** CEL ĆWICZENIA **
Przepisz jako listę numerowaną fragment wpisów od samego ich początku do wiersza zawierającego „Your answer: 9:58” włącznie, bez pustych wierszy.

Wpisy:
::::

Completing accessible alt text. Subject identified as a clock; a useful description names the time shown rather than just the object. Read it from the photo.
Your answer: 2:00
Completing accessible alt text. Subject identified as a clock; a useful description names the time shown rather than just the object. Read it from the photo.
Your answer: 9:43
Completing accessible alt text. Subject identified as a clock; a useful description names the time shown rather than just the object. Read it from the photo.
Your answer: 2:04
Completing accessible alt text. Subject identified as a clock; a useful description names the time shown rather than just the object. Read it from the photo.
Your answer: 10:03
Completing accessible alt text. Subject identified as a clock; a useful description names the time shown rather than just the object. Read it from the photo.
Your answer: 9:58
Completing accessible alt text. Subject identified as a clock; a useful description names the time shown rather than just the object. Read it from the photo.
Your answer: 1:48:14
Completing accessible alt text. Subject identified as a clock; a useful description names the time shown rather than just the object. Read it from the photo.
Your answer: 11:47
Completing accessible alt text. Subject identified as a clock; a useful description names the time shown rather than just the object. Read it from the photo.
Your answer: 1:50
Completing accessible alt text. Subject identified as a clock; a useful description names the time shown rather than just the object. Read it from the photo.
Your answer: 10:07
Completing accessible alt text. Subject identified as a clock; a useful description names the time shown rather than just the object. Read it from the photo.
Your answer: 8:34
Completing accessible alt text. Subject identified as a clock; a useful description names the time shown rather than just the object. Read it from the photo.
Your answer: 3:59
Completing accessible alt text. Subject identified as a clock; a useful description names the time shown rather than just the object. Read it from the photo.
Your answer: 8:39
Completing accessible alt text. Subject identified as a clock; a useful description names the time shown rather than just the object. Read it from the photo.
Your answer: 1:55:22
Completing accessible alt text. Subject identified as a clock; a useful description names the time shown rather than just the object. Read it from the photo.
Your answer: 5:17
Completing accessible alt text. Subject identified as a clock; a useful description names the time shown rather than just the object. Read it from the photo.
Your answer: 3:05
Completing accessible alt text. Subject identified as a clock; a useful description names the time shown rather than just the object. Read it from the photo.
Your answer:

::::

** POPRAWNY WYNIK **
1. Completing accessible alt text. Subject identified as a clock; a useful description names the time shown rather than just the object. Read it from the photo.
2. Your answer: 2:00
3. Completing accessible alt text. Subject identified as a clock; a useful description names the time shown rather than just the object. Read it from the photo.
4. Your answer: 9:43
5. Completing accessible alt text. Subject identified as a clock; a useful description names the time shown rather than just the object. Read it from the photo.
6. Your answer: 2:04
7. Completing accessible alt text. Subject identified as a clock; a useful description names the time shown rather than just the object. Read it from the photo.
8. Your answer: 10:03
9. Completing accessible alt text. Subject identified as a clock; a useful description names the time shown rather than just the object. Read it from the photo.
10. Your answer: 9:58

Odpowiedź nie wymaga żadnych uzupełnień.